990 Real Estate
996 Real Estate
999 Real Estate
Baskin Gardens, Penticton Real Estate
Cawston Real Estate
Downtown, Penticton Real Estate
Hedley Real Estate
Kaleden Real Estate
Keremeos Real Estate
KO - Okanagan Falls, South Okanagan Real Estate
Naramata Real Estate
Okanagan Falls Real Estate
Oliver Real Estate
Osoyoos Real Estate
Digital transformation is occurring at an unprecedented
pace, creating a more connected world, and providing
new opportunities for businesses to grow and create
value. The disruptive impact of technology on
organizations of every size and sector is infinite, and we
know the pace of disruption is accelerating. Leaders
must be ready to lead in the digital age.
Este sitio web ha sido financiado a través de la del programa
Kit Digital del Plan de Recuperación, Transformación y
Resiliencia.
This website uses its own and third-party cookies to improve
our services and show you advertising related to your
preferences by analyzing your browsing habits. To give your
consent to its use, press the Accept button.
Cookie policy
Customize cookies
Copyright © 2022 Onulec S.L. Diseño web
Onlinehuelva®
▬▬▬
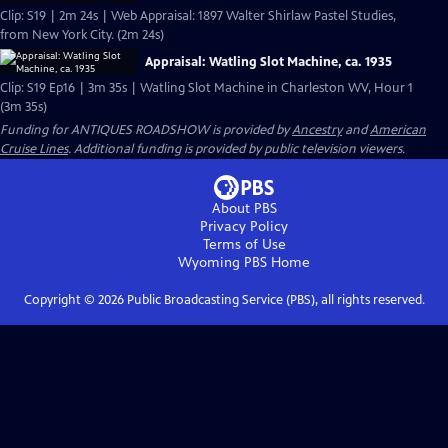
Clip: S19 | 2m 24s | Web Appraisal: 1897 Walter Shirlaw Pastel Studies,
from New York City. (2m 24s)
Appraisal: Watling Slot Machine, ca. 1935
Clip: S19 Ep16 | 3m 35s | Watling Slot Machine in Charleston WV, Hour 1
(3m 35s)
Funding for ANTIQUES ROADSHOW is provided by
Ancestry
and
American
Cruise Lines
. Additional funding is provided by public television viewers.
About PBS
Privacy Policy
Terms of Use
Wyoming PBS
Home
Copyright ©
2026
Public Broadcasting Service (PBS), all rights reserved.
▬▬▬
* [Your goal]: Identify the lines above that contain the word "Appraisal", then copy them.

* [Response area]:
Clip: S19 | 2m 24s | Web Appraisal: 1897 Walter Shirlaw Pastel Studies,
Appraisal: Watling Slot Machine, ca. 1935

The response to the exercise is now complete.